Within the material below, tally every line that holds the word "создать", then give the tally and nothing more.
:::
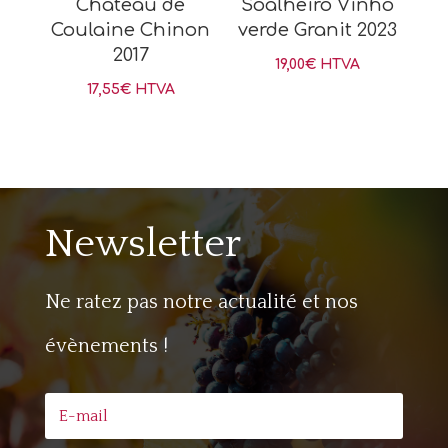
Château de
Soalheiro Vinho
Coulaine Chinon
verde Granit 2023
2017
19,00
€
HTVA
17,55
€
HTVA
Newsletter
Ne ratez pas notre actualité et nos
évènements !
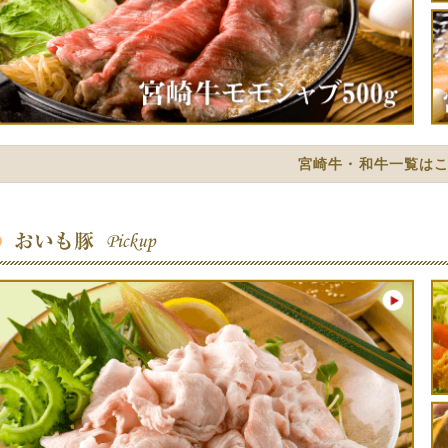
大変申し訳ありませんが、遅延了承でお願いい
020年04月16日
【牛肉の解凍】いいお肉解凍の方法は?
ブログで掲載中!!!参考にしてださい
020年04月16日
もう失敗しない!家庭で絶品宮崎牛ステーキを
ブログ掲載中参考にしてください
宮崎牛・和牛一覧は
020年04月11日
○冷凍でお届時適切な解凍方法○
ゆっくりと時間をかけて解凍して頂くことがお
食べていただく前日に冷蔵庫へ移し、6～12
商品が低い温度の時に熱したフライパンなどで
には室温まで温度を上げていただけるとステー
:::
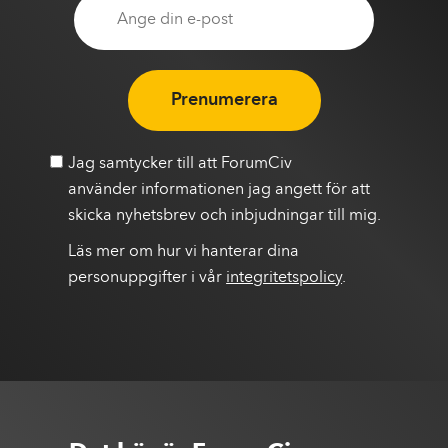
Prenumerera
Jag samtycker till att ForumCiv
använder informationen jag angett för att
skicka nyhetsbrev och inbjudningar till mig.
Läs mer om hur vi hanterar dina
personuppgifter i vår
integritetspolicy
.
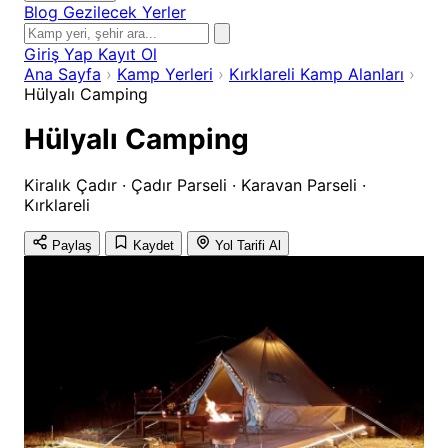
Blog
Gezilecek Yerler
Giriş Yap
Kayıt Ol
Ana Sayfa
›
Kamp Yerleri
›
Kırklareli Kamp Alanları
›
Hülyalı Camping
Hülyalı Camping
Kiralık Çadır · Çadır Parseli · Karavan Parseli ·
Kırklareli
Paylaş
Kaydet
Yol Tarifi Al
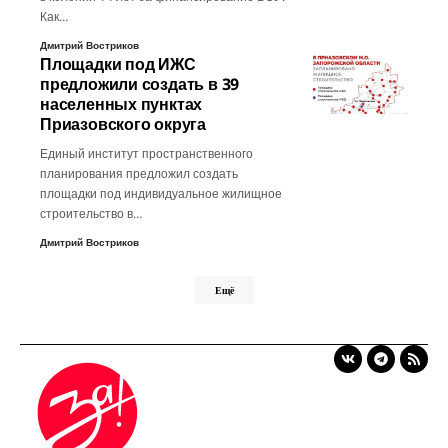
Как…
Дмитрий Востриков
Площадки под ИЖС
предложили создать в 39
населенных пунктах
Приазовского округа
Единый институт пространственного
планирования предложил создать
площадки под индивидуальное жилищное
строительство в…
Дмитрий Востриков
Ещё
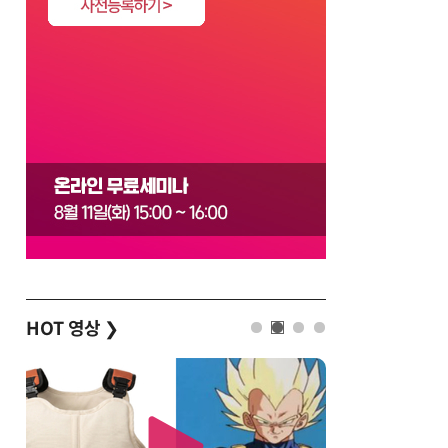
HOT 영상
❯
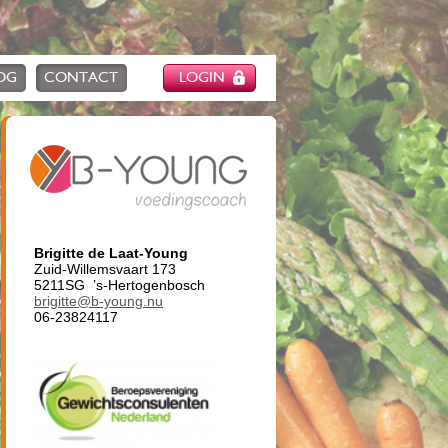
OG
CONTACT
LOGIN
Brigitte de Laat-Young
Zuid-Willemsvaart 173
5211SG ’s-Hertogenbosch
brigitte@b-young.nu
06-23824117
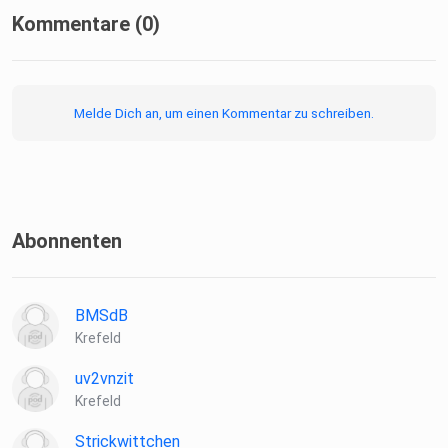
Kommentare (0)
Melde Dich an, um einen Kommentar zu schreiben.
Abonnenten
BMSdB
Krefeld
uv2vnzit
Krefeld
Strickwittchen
:::
● SOLUTION
2